Input data

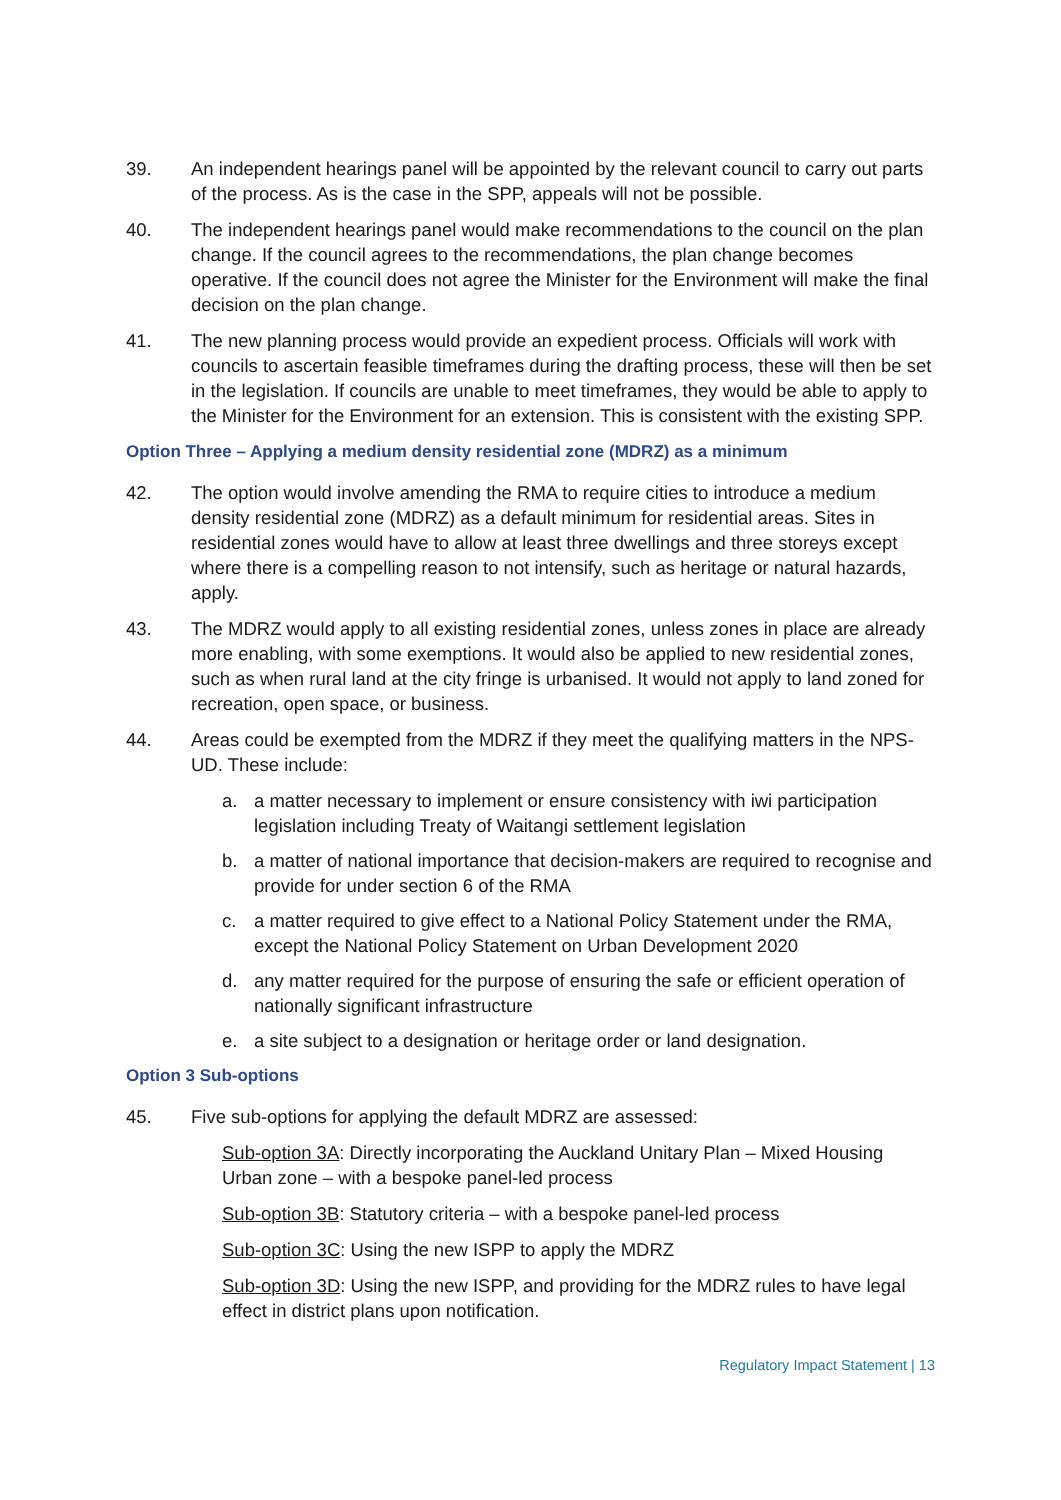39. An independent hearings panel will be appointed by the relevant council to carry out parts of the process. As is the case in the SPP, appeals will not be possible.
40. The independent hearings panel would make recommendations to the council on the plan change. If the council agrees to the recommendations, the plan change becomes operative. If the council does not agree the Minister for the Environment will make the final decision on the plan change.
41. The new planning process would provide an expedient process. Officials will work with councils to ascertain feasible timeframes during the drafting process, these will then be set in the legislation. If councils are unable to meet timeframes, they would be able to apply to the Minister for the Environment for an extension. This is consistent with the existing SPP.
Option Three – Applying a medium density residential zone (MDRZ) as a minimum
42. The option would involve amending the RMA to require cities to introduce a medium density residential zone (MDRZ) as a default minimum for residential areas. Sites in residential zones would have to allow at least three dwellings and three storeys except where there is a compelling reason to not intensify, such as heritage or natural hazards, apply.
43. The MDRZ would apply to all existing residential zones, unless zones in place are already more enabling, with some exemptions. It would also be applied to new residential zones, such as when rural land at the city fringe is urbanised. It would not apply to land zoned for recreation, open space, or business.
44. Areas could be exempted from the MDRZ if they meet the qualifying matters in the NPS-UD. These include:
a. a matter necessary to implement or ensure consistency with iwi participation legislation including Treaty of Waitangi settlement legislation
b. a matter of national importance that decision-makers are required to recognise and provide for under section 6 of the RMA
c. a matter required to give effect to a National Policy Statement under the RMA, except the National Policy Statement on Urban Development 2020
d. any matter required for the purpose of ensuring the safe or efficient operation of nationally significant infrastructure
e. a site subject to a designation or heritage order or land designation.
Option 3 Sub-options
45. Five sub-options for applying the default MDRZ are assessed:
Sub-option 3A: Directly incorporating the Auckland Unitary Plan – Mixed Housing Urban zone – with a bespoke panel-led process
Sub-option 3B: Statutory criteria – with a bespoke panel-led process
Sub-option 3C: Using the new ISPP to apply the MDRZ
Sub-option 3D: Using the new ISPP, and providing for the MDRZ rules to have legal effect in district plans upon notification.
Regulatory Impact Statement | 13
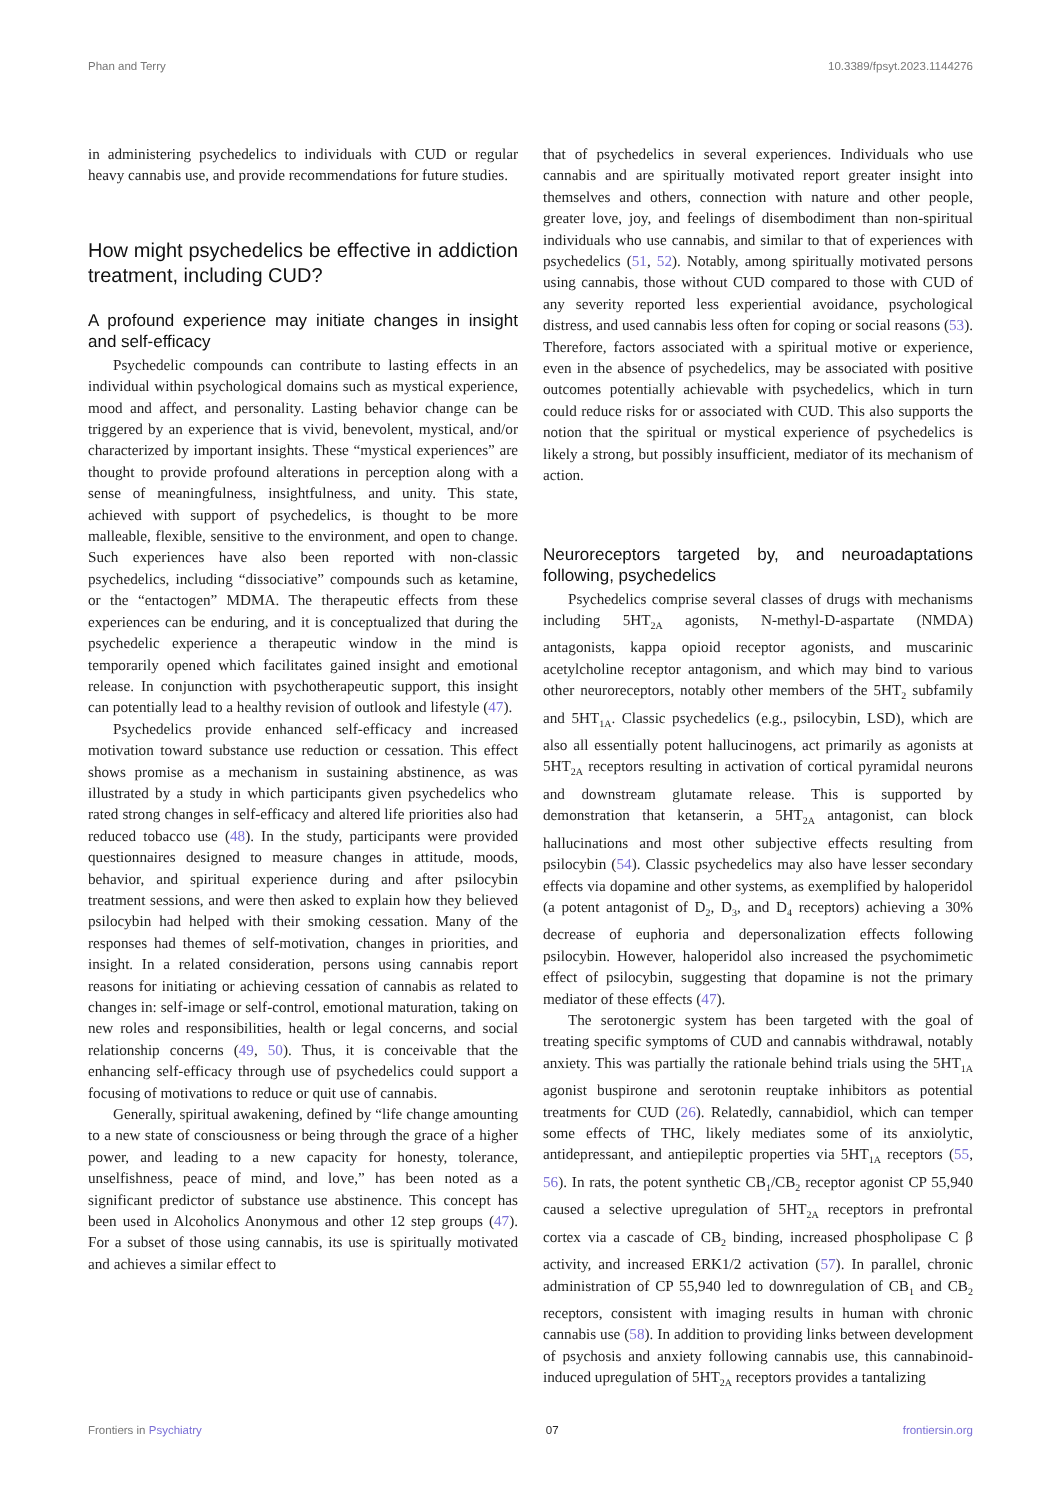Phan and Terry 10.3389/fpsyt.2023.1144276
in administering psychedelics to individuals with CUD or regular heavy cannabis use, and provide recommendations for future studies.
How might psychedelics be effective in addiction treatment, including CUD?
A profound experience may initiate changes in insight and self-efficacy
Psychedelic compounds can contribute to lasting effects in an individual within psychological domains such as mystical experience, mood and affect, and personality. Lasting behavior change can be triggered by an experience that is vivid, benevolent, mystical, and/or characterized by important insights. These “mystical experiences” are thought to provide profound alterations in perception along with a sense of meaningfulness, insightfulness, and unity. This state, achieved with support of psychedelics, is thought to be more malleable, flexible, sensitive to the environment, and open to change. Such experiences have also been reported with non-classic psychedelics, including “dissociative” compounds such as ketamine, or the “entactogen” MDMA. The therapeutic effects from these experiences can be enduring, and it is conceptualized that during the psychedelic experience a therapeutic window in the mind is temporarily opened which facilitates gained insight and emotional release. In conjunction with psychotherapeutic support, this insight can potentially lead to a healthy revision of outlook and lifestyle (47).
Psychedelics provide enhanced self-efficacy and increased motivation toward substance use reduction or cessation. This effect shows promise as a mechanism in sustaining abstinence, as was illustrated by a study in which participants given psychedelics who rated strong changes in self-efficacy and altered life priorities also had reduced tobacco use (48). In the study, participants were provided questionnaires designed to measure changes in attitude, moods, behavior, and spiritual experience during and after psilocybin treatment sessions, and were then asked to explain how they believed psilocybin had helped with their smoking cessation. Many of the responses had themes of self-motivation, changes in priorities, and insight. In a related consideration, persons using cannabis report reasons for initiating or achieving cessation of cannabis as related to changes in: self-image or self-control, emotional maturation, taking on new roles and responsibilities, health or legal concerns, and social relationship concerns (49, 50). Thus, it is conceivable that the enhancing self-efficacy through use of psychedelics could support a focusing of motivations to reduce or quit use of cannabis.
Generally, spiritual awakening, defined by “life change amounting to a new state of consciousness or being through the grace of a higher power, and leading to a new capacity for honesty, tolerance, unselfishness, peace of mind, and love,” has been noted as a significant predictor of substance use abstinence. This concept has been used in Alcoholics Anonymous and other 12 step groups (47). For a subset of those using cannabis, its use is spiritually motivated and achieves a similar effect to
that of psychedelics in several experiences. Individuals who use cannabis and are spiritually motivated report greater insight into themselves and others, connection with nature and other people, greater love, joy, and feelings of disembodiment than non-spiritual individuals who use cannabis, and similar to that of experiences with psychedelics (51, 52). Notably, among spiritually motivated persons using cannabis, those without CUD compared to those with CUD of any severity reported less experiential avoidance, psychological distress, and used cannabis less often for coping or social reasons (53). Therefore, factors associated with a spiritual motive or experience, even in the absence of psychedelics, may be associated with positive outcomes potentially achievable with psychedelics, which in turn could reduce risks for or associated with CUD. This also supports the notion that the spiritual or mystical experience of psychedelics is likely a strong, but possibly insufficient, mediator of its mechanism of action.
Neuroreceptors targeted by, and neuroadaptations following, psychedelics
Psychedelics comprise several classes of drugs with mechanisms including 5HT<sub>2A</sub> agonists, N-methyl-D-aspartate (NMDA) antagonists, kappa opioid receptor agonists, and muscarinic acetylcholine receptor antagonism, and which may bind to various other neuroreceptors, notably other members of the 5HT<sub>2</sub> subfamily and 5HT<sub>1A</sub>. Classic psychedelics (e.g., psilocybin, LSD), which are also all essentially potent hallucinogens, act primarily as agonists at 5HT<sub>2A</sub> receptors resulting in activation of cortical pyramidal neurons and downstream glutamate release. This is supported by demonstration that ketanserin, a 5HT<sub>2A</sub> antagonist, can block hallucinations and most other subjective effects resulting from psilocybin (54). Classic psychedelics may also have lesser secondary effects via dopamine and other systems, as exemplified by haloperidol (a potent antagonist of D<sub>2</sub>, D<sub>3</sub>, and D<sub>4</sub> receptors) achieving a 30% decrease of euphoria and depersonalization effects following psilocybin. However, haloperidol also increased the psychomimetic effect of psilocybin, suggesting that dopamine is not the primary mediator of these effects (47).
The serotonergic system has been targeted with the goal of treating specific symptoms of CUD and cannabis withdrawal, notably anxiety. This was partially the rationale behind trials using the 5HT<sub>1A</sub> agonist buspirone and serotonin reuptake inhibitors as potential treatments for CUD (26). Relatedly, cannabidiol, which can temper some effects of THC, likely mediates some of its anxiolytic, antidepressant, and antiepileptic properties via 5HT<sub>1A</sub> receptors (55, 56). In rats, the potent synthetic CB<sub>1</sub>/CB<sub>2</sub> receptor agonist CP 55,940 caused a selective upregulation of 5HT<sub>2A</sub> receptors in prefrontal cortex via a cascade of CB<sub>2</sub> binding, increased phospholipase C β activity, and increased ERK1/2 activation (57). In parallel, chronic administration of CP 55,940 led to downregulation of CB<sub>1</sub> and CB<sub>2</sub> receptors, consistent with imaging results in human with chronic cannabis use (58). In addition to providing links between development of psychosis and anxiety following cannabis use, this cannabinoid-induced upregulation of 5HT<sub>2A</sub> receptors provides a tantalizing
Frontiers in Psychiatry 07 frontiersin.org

Work instructions
Apart from the pictures, the whole listing should be reproduced exactly.

Answer to this exercise
39. An independent hearings panel will be appointed by the relevant council to carry out parts of the process. As is the case in the SPP, appeals will not be possible.
40. The independent hearings panel would make recommendations to the council on the plan change. If the council agrees to the recommendations, the plan change becomes operative. If the council does not agree the Minister for the Environment will make the final decision on the plan change.
41. The new planning process would provide an expedient process. Officials will work with councils to ascertain feasible timeframes during the drafting process, these will then be set in the legislation. If councils are unable to meet timeframes, they would be able to apply to the Minister for the Environment for an extension. This is consistent with the existing SPP.
Option Three – Applying a medium density residential zone (MDRZ) as a minimum
42. The option would involve amending the RMA to require cities to introduce a medium density residential zone (MDRZ) as a default minimum for residential areas. Sites in residential zones would have to allow at least three dwellings and three storeys except where there is a compelling reason to not intensify, such as heritage or natural hazards, apply.
43. The MDRZ would apply to all existing residential zones, unless zones in place are already more enabling, with some exemptions. It would also be applied to new residential zones, such as when rural land at the city fringe is urbanised. It would not apply to land zoned for recreation, open space, or business.
44. Areas could be exempted from the MDRZ if they meet the qualifying matters in the NPS-UD. These include:
a. a matter necessary to implement or ensure consistency with iwi participation legislation including Treaty of Waitangi settlement legislation
b. a matter of national importance that decision-makers are required to recognise and provide for under section 6 of the RMA
c. a matter required to give effect to a National Policy Statement under the RMA, except the National Policy Statement on Urban Development 2020
d. any matter required for the purpose of ensuring the safe or efficient operation of nationally significant infrastructure
e. a site subject to a designation or heritage order or land designation.
Option 3 Sub-options
45. Five sub-options for applying the default MDRZ are assessed:
Sub-option 3A: Directly incorporating the Auckland Unitary Plan – Mixed Housing Urban zone – with a bespoke panel-led process
Sub-option 3B: Statutory criteria – with a bespoke panel-led process
Sub-option 3C: Using the new ISPP to apply the MDRZ
Sub-option 3D: Using the new ISPP, and providing for the MDRZ rules to have legal effect in district plans upon notification.
Regulatory Impact Statement | 13
Phan and Terry 10.3389/fpsyt.2023.1144276
in administering psychedelics to individuals with CUD or regular heavy cannabis use, and provide recommendations for future studies.
How might psychedelics be effective in addiction treatment, including CUD?
A profound experience may initiate changes in insight and self-efficacy
Psychedelic compounds can contribute to lasting effects in an individual within psychological domains such as mystical experience, mood and affect, and personality. Lasting behavior change can be triggered by an experience that is vivid, benevolent, mystical, and/or characterized by important insights. These “mystical experiences” are thought to provide profound alterations in perception along with a sense of meaningfulness, insightfulness, and unity. This state, achieved with support of psychedelics, is thought to be more malleable, flexible, sensitive to the environment, and open to change. Such experiences have also been reported with non-classic psychedelics, including “dissociative” compounds such as ketamine, or the “entactogen” MDMA. The therapeutic effects from these experiences can be enduring, and it is conceptualized that during the psychedelic experience a therapeutic window in the mind is temporarily opened which facilitates gained insight and emotional release. In conjunction with psychotherapeutic support, this insight can potentially lead to a healthy revision of outlook and lifestyle (47).
Psychedelics provide enhanced self-efficacy and increased motivation toward substance use reduction or cessation. This effect shows promise as a mechanism in sustaining abstinence, as was illustrated by a study in which participants given psychedelics who rated strong changes in self-efficacy and altered life priorities also had reduced tobacco use (48). In the study, participants were provided questionnaires designed to measure changes in attitude, moods, behavior, and spiritual experience during and after psilocybin treatment sessions, and were then asked to explain how they believed psilocybin had helped with their smoking cessation. Many of the responses had themes of self-motivation, changes in priorities, and insight. In a related consideration, persons using cannabis report reasons for initiating or achieving cessation of cannabis as related to changes in: self-image or self-control, emotional maturation, taking on new roles and responsibilities, health or legal concerns, and social relationship concerns (49, 50). Thus, it is conceivable that the enhancing self-efficacy through use of psychedelics could support a focusing of motivations to reduce or quit use of cannabis.
Generally, spiritual awakening, defined by “life change amounting to a new state of consciousness or being through the grace of a higher power, and leading to a new capacity for honesty, tolerance, unselfishness, peace of mind, and love,” has been noted as a significant predictor of substance use abstinence. This concept has been used in Alcoholics Anonymous and other 12 step groups (47). For a subset of those using cannabis, its use is spiritually motivated and achieves a similar effect to
that of psychedelics in several experiences. Individuals who use cannabis and are spiritually motivated report greater insight into themselves and others, connection with nature and other people, greater love, joy, and feelings of disembodiment than non-spiritual individuals who use cannabis, and similar to that of experiences with psychedelics (51, 52). Notably, among spiritually motivated persons using cannabis, those without CUD compared to those with CUD of any severity reported less experiential avoidance, psychological distress, and used cannabis less often for coping or social reasons (53). Therefore, factors associated with a spiritual motive or experience, even in the absence of psychedelics, may be associated with positive outcomes potentially achievable with psychedelics, which in turn could reduce risks for or associated with CUD. This also supports the notion that the spiritual or mystical experience of psychedelics is likely a strong, but possibly insufficient, mediator of its mechanism of action.
Neuroreceptors targeted by, and neuroadaptations following, psychedelics
Psychedelics comprise several classes of drugs with mechanisms including 5HT<sub>2A</sub> agonists, N-methyl-D-aspartate (NMDA) antagonists, kappa opioid receptor agonists, and muscarinic acetylcholine receptor antagonism, and which may bind to various other neuroreceptors, notably other members of the 5HT<sub>2</sub> subfamily and 5HT<sub>1A</sub>. Classic psychedelics (e.g., psilocybin, LSD), which are also all essentially potent hallucinogens, act primarily as agonists at 5HT<sub>2A</sub> receptors resulting in activation of cortical pyramidal neurons and downstream glutamate release. This is supported by demonstration that ketanserin, a 5HT<sub>2A</sub> antagonist, can block hallucinations and most other subjective effects resulting from psilocybin (54). Classic psychedelics may also have lesser secondary effects via dopamine and other systems, as exemplified by haloperidol (a potent antagonist of D<sub>2</sub>, D<sub>3</sub>, and D<sub>4</sub> receptors) achieving a 30% decrease of euphoria and depersonalization effects following psilocybin. However, haloperidol also increased the psychomimetic effect of psilocybin, suggesting that dopamine is not the primary mediator of these effects (47).
The serotonergic system has been targeted with the goal of treating specific symptoms of CUD and cannabis withdrawal, notably anxiety. This was partially the rationale behind trials using the 5HT<sub>1A</sub> agonist buspirone and serotonin reuptake inhibitors as potential treatments for CUD (26). Relatedly, cannabidiol, which can temper some effects of THC, likely mediates some of its anxiolytic, antidepressant, and antiepileptic properties via 5HT<sub>1A</sub> receptors (55, 56). In rats, the potent synthetic CB<sub>1</sub>/CB<sub>2</sub> receptor agonist CP 55,940 caused a selective upregulation of 5HT<sub>2A</sub> receptors in prefrontal cortex via a cascade of CB<sub>2</sub> binding, increased phospholipase C β activity, and increased ERK1/2 activation (57). In parallel, chronic administration of CP 55,940 led to downregulation of CB<sub>1</sub> and CB<sub>2</sub> receptors, consistent with imaging results in human with chronic cannabis use (58). In addition to providing links between development of psychosis and anxiety following cannabis use, this cannabinoid-induced upregulation of 5HT<sub>2A</sub> receptors provides a tantalizing
Frontiers in Psychiatry 07 frontiersin.org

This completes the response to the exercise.